Robust Online Learning | ML Security Papers

We study the problem of learning robust classifiers where the classifier will receive a perturbed input. Unlike robust PAC learning studied in prior work, here the clean data and its label are also adversarially chosen. We formulate this setting as an online learning problem and consider both the realizable and agnostic learnability of hypothesis classes. We define a new dimension of classes and show it controls the mistake bounds in the realizable setting and the regret bounds in the agnostic setting. In contrast to the dimension that characterizes learnability in the PAC setting, our dimension is rather simple and resembles the Littlestone dimension. We generalize our dimension to multiclass hypothesis classes and prove similar results in the realizable case.
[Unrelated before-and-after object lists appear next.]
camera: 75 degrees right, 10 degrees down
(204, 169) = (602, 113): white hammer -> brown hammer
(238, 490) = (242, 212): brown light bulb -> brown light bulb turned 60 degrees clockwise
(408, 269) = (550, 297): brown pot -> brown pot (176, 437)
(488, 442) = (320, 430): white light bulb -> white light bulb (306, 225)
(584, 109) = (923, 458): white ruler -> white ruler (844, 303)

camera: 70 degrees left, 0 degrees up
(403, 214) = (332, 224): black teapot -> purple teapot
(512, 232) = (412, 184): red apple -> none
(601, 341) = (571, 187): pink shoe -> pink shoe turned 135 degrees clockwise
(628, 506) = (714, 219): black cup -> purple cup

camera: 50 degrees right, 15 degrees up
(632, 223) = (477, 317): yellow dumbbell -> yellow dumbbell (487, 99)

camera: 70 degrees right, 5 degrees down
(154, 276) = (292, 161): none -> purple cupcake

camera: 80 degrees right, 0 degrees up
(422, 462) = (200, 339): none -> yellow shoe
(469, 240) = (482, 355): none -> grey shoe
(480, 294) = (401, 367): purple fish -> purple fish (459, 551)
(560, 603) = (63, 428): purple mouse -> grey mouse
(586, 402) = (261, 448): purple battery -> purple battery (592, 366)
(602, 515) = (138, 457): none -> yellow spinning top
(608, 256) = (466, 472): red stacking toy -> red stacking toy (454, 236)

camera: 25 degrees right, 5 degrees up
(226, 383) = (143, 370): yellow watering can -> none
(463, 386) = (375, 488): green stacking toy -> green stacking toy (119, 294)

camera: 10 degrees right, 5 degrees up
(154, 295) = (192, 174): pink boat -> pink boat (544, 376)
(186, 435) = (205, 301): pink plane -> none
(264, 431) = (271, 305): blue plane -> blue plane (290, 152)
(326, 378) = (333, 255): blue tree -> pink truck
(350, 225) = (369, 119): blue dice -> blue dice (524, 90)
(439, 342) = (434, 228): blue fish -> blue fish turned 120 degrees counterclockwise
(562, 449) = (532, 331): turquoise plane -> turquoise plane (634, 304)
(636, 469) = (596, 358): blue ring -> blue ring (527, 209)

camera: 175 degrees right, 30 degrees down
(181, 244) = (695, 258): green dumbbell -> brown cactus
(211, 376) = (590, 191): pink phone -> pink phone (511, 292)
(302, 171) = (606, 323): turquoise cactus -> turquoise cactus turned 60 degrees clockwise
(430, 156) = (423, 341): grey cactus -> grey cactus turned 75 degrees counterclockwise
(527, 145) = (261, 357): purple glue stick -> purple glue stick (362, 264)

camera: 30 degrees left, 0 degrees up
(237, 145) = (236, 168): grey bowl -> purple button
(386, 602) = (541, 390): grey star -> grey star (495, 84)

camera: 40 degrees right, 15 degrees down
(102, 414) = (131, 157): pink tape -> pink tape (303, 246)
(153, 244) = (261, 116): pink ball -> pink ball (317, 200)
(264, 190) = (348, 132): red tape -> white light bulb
Finally, we study the case where the learner does not know the set of allowed perturbations for each point and only has some prior on them.

Key Contributions

Formulates robust online learning as an interactive adversarial game where both clean data/labels and input perturbations are adversarially chosen
Defines a new combinatorial dimension resembling the Littlestone dimension that yields exact mistake bounds in the realizable setting and O(sqrt(dT)) regret in the agnostic setting
Generalizes the dimension to multiclass hypothesis classes and proves results for uncertain perturbation sets known only up to a finite family

🛡️ Threat Analysis

Input Manipulation Attack

The core problem is learning classifiers resilient to adversarial input perturbations at inference time — an adversary chooses perturbed inputs to cause misprediction, directly addressing the theoretical foundations of adversarial example robustness.